One problem is that corporations only recognize short-term interests, only pay attention to the sort of Darwinian pressures that elements in what is called the right profess not to believe in. The fact is, over the long run, the corporate/Republican destruction of the Middle Class will also destroy the foundations of the American economy (as well as their deliberate denial of responsibility for the maintenance of our infrastructure). The buffoons in the think tanks and policy periodicals can easily ignore their own failures, since there is no one but the tiny voices in the blogosphere pointing any of this out. This gives the clowns in the news media an excuse to ignore it, as well.
That was the real mistake Barack Obama made with his comment about Reagan’s ability to bring "ideas" to politics. He didn’t. Reagan had no ideas, at least none that were not erroneous, but he did have slogans. Reagan’s ability to win elections with bogus ideas dressed up in easily-digested slogans set the stage for Karl Rove’s subversion of democracy with his own brand of Goebels’ propaganda.

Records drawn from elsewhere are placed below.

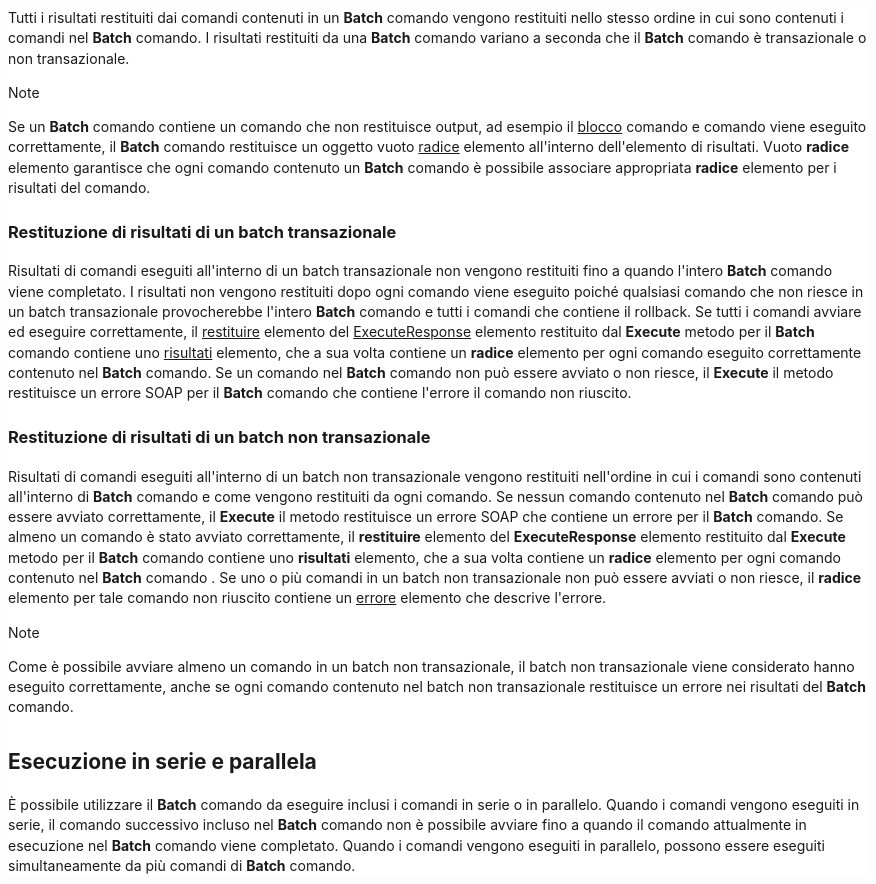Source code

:  Tutti i risultati restituiti dai comandi contenuti in un **Batch** comando vengono restituiti nello stesso ordine in cui sono contenuti i comandi nel **Batch** comando. I risultati restituiti da una **Batch** comando variano a seconda che il **Batch** comando è transazionale o non transazionale.  
  
> [!NOTE]  
>  Se un **Batch** comando contiene un comando che non restituisce output, ad esempio il [blocco](../../analysis-services/xmla/xml-elements-commands/lock-element-xmla.md) comando e comando viene eseguito correttamente, il **Batch** comando restituisce un oggetto vuoto [radice](../../analysis-services/xmla/xml-elements-properties/root-element-xmla.md) elemento all'interno dell'elemento di risultati. Vuoto **radice** elemento garantisce che ogni comando contenuto un **Batch** comando è possibile associare appropriata **radice** elemento per i risultati del comando.  
  
### <a name="returning-results-from-transactional-batch-results"></a>Restituzione di risultati di un batch transazionale  
 Risultati di comandi eseguiti all'interno di un batch transazionale non vengono restituiti fino a quando l'intero **Batch** comando viene completato. I risultati non vengono restituiti dopo ogni comando viene eseguito poiché qualsiasi comando che non riesce in un batch transazionale provocherebbe l'intero **Batch** comando e tutti i comandi che contiene il rollback. Se tutti i comandi avviare ed eseguire correttamente, il [restituire](../../analysis-services/xmla/xml-elements-properties/return-element-xmla.md) elemento del [ExecuteResponse](../../analysis-services/xmla/xml-elements-objects-executeresponse.md) elemento restituito dal **Execute** metodo per il **Batch**  comando contiene uno [risultati](../../analysis-services/xmla/xml-elements-properties/results-element-xmla.md) elemento, che a sua volta contiene un **radice** elemento per ogni comando eseguito correttamente contenuto nel **Batch** comando. Se un comando nel **Batch** comando non può essere avviato o non riesce, il **Execute** il metodo restituisce un errore SOAP per il **Batch** comando che contiene l'errore il comando non riuscito.  
  
### <a name="returning-results-from-nontransactional-batch-results"></a>Restituzione di risultati di un batch non transazionale  
 Risultati di comandi eseguiti all'interno di un batch non transazionale vengono restituiti nell'ordine in cui i comandi sono contenuti all'interno di **Batch** comando e come vengono restituiti da ogni comando. Se nessun comando contenuto nel **Batch** comando può essere avviato correttamente, il **Execute** il metodo restituisce un errore SOAP che contiene un errore per il **Batch** comando. Se almeno un comando è stato avviato correttamente, il **restituire** elemento del **ExecuteResponse** elemento restituito dal **Execute** metodo per il **Batch**  comando contiene uno **risultati** elemento, che a sua volta contiene un **radice** elemento per ogni comando contenuto nel **Batch** comando . Se uno o più comandi in un batch non transazionale non può essere avviati o non riesce, il **radice** elemento per tale comando non riuscito contiene un [errore](../../analysis-services/xmla/xml-elements-properties/error-element-xmla.md) elemento che descrive l'errore.  
  
> [!NOTE]  
>  Come è possibile avviare almeno un comando in un batch non transazionale, il batch non transazionale viene considerato hanno eseguito correttamente, anche se ogni comando contenuto nel batch non transazionale restituisce un errore nei risultati del **Batch**  comando.  
  
## <a name="using-serial-and-parallel-execution"></a>Esecuzione in serie e parallela  
 È possibile utilizzare il **Batch** comando da eseguire inclusi i comandi in serie o in parallelo. Quando i comandi vengono eseguiti in serie, il comando successivo incluso nel **Batch** comando non è possibile avviare fino a quando il comando attualmente in esecuzione nel **Batch** comando viene completato. Quando i comandi vengono eseguiti in parallelo, possono essere eseguiti simultaneamente da più comandi di **Batch** comando.  
  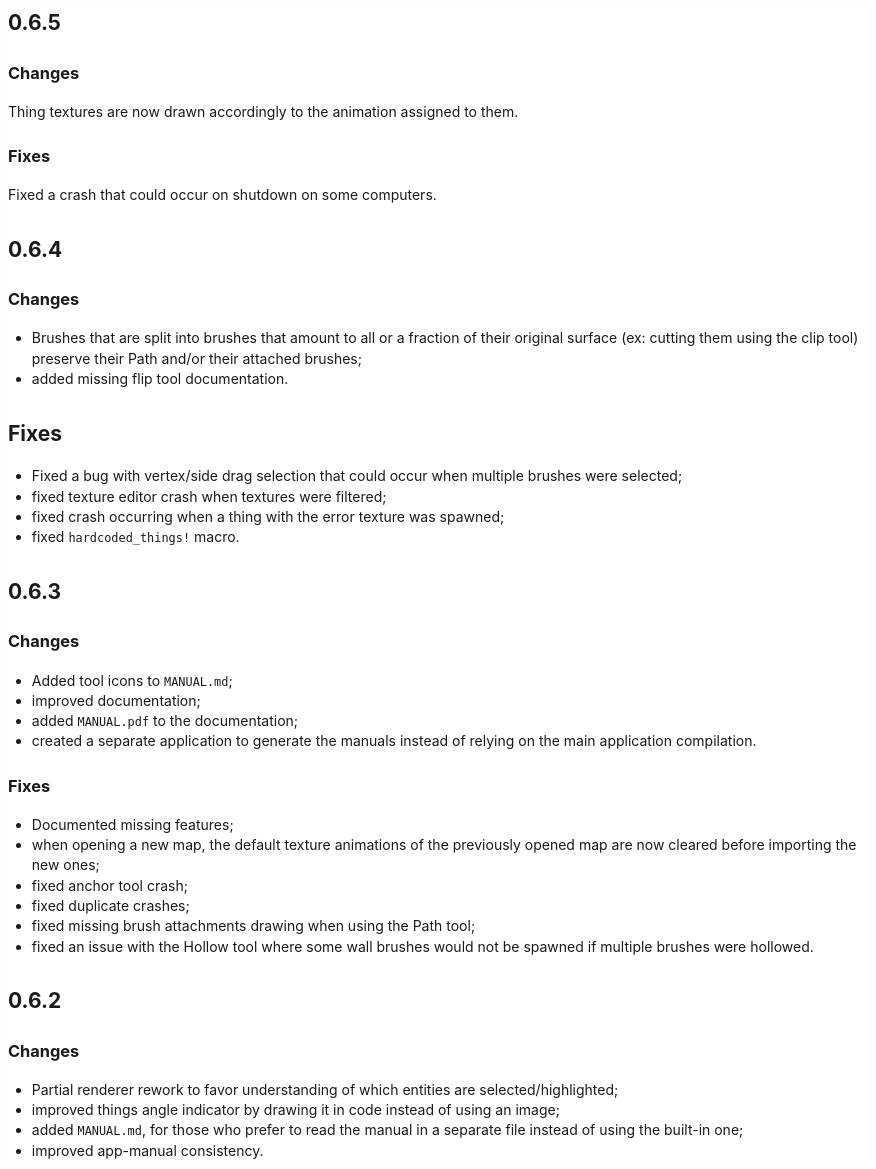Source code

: ## 0.6.5

### Changes
Thing textures are now drawn accordingly to the animation assigned to them.

### Fixes
Fixed a crash that could occur on shutdown on some computers.

## 0.6.4

### Changes
- Brushes that are split into brushes that amount to all or a fraction of their original surface (ex: cutting them using the clip tool) preserve their Path and/or their attached brushes;
- added missing flip tool documentation.

## Fixes
- Fixed a bug with vertex/side drag selection that could occur when multiple brushes were selected;
- fixed texture editor crash when textures were filtered;
- fixed crash occurring when a thing with the error texture was spawned;
- fixed `hardcoded_things!` macro.

## 0.6.3

### Changes
- Added tool icons to `MANUAL.md`;
- improved documentation;
- added `MANUAL.pdf` to the documentation;
- created a separate application to generate the manuals instead of relying on the main application compilation.

### Fixes
- Documented missing features;
- when opening a new map, the default texture animations of the previously opened map are now cleared before importing the new ones;
- fixed anchor tool crash;
- fixed duplicate crashes;
- fixed missing brush attachments drawing when using the Path tool;
- fixed an issue with the Hollow tool where some wall brushes would not be spawned if multiple brushes were hollowed.

## 0.6.2

### Changes
- Partial renderer rework to favor understanding of which entities are selected/highlighted;
- improved things angle indicator by drawing it in code instead of using an image;
- added `MANUAL.md`, for those who prefer to read the manual in a separate file instead of using the built-in one;
- improved app-manual consistency.
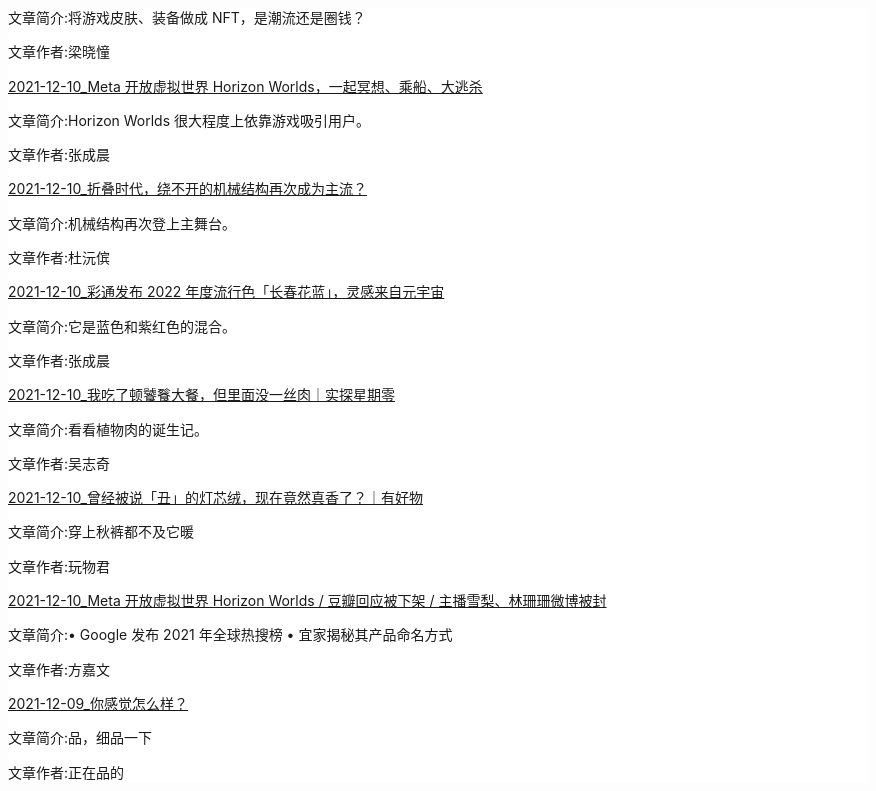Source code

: 文章简介:将游戏皮肤、装备做成 NFT，是潮流还是圈钱？

文章作者:梁晓憧

[2021-12-10_Meta 开放虚拟世界 Horizon Worlds，一起冥想、乘船、大逃杀](http://mp.weixin.qq.com/s?__biz=MjgzMTAwODI0MA==&mid=2652059708&idx=2&sn=8f32d58508902ce8111320b65b07d5a9&chksm=9b65aea3ac1227b5ab1c3faf2ca45e3fd17622c3cca59696dd15ac8a9a561702c0b5c206ec14&scene=27#wechat_redirect)

文章简介:Horizon Worlds 很大程度上依靠游戏吸引用户。

文章作者:张成晨

[2021-12-10_折叠时代，绕不开的机械结构再次成为主流？](http://mp.weixin.qq.com/s?__biz=MjgzMTAwODI0MA==&mid=2652059708&idx=1&sn=830d5a63f40e63aec9d48909ff7915e9&chksm=9b65aea3ac1227b59c1d9a9d85f0d5e0ece833e9cb4cacae1a9337588e824ae848fe46e615f2&scene=27#wechat_redirect)

文章简介:机械结构再次登上主舞台。

文章作者:杜沅傧

[2021-12-10_彩通发布 2022 年度流行色「长春花蓝」，灵感来自元宇宙](http://mp.weixin.qq.com/s?__biz=MjgzMTAwODI0MA==&mid=2652059560&idx=2&sn=96e324a4bfa9feb05316810bcf8710f4&chksm=9b65a137ac122821c08d0830e749c0f4fe08438619683c409554f5dac48d35a25b0bd2322616&scene=27#wechat_redirect)

文章简介:它是蓝色和紫红色的混合。

文章作者:张成晨

[2021-12-10_我吃了顿饕餮大餐，但里面没一丝肉｜实探星期零](http://mp.weixin.qq.com/s?__biz=MjgzMTAwODI0MA==&mid=2652059560&idx=1&sn=93a17d10628e01a2a3fd118100b25d42&chksm=9b65a137ac122821fa80f56c3dd2ed7afeaade6534d4dc5b3ab805153ac726879dac0fdf7137&scene=27#wechat_redirect)

文章简介:看看植物肉的诞生记。

文章作者:吴志奇

[2021-12-10_曾经被说「丑」的灯芯绒，现在竟然真香了？｜有好物](http://mp.weixin.qq.com/s?__biz=MjgzMTAwODI0MA==&mid=2652059555&idx=2&sn=92e1d0d8666a6ef6e58d14a9d3845110&chksm=9b65a13cac12282ac7da0316c7b17fdc6e99497a0653c1175c04f2285ae53d0c4b714f4ae6a6&scene=27#wechat_redirect)

文章简介:穿上秋裤都不及它暖

文章作者:玩物君

[2021-12-10_Meta 开放虚拟世界 Horizon Worlds / 豆瓣回应被下架 / 主播雪梨、林珊珊微博被封](http://mp.weixin.qq.com/s?__biz=MjgzMTAwODI0MA==&mid=2652059555&idx=1&sn=738d2087541bb65ae853607cca2e8fd9&chksm=9b65a13cac12282a14206f2bf0f55dc19b9d4476610b5afbc7301e5b2fd2a4b8a2dbd017983a&scene=27#wechat_redirect)

文章简介:‍• ​Google 发布 2021 年全球热搜榜
• 宜家揭秘其产品命名方式

文章作者:方嘉文

[2021-12-09_你感觉怎么样？](http://mp.weixin.qq.com/s?__biz=MjgzMTAwODI0MA==&mid=2652059430&idx=1&sn=b76a64e3fd4cb12214d7de2348cc52bd&chksm=9b65a1b9ac1228afd452af3c9f968e296755b103330be95c9a362f56e5bd32b19ffae992f62b&scene=27#wechat_redirect)

文章简介:品，细品一下

文章作者:正在品的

The problem is that lies are easy to turn into slogans; real ideas are not. Real understanding and real confidence in your own limitations are hard to turn into the tools of ambition. If a rational politician says, "I made mistakes, and I learned from them, and I know more now than I did then," he is vilified for having even been in error, as if the Republicans have not made careers out of being wrong about every issue they touch. If a politician says, "This is a complex, difficult problem, and we will have to work at answers, and try different solutions, and see what works, because there is no one right answer to all problems that works everywhere, for all time," he is called weak and vacillating.
Bush told us what his goal was when he tried to "reform" Social Security. He said he wanted to "fix it for all time." There is only one way to do that. Destroy it.
Real leadership is listening, which gets you called a flip-flopper. Real leadership is paying attention to ideas, which means you will somehow give someone looking for an excuse reason to be offended. Real leadership is telling people who are wrong that they are wrong, and their ideas have been proven wrong, and they don’t deserve a seat at the table.
I’m still looking for real leadership, because lies are rewarded, leadership is punished, and the truth is a ticket to obscurity.